-- Opening Marker --

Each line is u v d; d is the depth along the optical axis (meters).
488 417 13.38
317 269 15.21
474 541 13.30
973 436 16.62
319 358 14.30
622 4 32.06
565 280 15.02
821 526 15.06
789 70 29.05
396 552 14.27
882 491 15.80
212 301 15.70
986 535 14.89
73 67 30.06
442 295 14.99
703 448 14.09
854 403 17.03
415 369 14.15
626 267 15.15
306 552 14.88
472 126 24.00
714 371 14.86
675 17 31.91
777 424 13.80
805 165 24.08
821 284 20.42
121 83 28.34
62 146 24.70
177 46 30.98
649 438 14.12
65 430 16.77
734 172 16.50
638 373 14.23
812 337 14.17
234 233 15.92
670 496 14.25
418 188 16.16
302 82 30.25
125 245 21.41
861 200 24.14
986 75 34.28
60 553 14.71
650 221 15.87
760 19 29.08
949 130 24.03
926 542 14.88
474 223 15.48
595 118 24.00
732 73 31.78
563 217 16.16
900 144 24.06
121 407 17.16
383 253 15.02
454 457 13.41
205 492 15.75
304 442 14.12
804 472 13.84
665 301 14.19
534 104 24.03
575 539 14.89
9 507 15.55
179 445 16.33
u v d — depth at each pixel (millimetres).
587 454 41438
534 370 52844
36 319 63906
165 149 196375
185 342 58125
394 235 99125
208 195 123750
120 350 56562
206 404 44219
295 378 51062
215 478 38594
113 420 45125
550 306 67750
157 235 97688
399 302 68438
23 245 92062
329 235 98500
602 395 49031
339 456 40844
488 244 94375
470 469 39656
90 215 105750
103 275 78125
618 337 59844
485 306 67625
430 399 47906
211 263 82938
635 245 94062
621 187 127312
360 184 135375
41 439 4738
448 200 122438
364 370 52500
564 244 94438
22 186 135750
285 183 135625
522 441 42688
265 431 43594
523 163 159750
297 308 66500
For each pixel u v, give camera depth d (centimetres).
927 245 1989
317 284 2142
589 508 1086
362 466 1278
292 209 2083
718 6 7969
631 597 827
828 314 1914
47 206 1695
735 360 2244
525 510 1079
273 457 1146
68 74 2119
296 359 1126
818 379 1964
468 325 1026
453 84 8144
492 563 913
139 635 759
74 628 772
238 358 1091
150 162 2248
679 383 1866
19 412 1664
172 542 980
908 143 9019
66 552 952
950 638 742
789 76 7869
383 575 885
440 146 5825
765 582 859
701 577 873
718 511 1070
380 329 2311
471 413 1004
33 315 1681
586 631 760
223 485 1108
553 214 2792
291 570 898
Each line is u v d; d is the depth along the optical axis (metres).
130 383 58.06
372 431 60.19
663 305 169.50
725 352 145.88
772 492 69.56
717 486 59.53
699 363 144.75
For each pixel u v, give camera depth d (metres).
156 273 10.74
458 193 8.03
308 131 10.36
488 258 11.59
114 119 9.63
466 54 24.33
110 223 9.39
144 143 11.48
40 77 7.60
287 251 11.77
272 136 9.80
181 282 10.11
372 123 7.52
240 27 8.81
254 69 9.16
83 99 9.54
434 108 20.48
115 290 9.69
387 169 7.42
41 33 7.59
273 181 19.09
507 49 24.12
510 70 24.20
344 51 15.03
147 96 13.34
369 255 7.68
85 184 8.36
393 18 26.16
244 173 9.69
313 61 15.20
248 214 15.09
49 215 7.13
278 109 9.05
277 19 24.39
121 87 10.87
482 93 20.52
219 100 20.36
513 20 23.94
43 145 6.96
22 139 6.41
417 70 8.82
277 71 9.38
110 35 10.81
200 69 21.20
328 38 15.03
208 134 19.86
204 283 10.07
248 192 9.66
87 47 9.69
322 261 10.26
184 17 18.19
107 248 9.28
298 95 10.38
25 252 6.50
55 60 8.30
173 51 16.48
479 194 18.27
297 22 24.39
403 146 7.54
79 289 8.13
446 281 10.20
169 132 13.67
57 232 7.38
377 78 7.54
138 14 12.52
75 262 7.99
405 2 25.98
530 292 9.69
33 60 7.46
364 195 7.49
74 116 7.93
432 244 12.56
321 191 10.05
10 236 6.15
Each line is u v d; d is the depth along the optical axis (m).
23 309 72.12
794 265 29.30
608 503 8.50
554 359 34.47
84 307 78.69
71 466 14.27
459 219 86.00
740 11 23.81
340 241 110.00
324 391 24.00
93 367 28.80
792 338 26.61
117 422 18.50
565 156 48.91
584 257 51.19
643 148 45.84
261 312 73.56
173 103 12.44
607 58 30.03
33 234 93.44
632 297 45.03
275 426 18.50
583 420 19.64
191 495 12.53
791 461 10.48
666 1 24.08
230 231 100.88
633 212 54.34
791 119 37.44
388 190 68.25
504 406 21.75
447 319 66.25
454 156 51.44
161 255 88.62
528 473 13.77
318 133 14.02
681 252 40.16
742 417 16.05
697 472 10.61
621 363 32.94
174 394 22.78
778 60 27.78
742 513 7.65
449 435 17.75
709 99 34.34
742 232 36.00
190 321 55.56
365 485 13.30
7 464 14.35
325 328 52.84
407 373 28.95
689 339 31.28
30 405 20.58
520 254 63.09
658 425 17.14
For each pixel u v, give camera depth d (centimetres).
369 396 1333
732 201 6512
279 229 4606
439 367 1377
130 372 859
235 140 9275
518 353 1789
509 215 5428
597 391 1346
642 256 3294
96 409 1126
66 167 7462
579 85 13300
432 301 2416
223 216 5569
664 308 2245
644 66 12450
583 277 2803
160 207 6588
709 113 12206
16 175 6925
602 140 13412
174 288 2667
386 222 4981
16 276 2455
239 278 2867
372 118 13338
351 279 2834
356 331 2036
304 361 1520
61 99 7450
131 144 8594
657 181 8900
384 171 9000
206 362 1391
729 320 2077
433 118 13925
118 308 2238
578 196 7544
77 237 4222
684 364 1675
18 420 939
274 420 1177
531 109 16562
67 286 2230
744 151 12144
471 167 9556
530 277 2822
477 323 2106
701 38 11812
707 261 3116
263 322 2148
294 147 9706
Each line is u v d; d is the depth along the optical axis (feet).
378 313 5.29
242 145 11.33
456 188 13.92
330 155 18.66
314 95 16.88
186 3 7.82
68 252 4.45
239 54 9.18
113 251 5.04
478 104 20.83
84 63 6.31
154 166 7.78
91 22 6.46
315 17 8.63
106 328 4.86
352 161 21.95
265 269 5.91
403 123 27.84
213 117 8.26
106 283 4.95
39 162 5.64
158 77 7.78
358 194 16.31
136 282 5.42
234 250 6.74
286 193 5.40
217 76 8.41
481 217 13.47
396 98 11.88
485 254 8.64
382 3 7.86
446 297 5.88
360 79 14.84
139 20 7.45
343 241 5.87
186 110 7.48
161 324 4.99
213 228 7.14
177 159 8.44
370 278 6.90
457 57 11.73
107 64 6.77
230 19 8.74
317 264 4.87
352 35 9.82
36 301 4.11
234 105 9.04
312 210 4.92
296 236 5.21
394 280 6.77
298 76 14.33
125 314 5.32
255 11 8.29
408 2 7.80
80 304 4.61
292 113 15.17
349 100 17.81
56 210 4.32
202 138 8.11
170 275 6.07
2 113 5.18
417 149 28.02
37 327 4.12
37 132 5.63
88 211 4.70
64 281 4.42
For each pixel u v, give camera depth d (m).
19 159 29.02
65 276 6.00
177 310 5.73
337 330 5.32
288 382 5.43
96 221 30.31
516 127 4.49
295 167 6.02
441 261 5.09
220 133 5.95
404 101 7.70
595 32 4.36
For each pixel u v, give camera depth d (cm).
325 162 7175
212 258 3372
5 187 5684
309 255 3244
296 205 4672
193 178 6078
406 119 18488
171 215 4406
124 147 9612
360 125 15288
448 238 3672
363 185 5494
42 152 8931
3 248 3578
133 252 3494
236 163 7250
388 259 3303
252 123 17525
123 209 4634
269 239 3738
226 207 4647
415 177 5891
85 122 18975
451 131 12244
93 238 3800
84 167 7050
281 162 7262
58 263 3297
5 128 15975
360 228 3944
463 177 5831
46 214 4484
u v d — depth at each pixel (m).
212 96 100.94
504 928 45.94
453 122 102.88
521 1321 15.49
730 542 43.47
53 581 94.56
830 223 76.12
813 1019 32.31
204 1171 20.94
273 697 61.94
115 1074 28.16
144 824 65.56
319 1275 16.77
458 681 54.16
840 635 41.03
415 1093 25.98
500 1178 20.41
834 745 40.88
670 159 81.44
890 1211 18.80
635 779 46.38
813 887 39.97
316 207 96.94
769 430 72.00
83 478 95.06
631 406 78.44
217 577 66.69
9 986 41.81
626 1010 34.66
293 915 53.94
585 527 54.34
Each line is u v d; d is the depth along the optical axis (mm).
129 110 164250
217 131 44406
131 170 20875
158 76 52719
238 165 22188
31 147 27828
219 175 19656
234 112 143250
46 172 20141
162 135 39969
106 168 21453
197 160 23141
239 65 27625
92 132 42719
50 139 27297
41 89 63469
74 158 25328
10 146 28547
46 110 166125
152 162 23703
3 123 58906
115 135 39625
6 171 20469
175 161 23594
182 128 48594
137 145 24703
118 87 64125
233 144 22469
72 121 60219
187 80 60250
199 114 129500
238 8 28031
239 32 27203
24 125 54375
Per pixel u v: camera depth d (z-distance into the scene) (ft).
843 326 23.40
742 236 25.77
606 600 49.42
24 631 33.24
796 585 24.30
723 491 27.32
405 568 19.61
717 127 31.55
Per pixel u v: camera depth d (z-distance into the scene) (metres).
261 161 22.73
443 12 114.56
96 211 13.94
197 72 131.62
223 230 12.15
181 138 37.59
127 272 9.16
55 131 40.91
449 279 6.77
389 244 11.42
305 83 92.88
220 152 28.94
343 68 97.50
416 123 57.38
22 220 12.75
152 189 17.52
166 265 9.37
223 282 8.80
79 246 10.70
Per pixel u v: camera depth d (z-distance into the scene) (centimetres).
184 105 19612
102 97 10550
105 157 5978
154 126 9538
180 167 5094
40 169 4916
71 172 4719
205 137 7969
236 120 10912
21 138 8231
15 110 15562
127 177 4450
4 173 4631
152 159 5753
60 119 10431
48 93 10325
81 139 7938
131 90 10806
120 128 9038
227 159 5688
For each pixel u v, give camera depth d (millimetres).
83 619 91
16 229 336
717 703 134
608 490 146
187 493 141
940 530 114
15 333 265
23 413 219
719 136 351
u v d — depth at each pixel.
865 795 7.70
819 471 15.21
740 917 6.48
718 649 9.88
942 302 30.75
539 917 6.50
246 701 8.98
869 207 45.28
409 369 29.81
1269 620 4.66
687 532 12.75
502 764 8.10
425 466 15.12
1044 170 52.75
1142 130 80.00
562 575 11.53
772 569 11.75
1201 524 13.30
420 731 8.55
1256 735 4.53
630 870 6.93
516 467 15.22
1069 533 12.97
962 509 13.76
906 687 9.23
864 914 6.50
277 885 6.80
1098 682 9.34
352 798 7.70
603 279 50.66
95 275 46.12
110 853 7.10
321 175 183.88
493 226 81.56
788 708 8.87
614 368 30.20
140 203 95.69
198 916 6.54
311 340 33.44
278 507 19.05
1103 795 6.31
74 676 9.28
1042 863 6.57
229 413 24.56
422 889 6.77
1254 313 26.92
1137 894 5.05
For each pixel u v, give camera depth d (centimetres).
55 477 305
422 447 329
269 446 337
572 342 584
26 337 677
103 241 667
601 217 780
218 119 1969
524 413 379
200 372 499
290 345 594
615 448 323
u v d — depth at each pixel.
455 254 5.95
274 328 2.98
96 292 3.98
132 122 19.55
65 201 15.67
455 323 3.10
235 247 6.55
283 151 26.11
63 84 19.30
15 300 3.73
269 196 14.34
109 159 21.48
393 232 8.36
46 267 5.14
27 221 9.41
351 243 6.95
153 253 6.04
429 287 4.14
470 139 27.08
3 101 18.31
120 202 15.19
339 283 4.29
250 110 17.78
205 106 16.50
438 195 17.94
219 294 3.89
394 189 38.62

-- Closing Marker --

ABOUT THIS EXERCISE:
Beginning with the first line of the entries, repeat each line exactly until you have reproduced the one containing "73 67 30.06", and add nothing further.

EXERCISE ANSWER:
Each line is u v d; d is the depth along the optical axis (meters).
488 417 13.38
317 269 15.21
474 541 13.30
973 436 16.62
319 358 14.30
622 4 32.06
565 280 15.02
821 526 15.06
789 70 29.05
396 552 14.27
882 491 15.80
212 301 15.70
986 535 14.89
73 67 30.06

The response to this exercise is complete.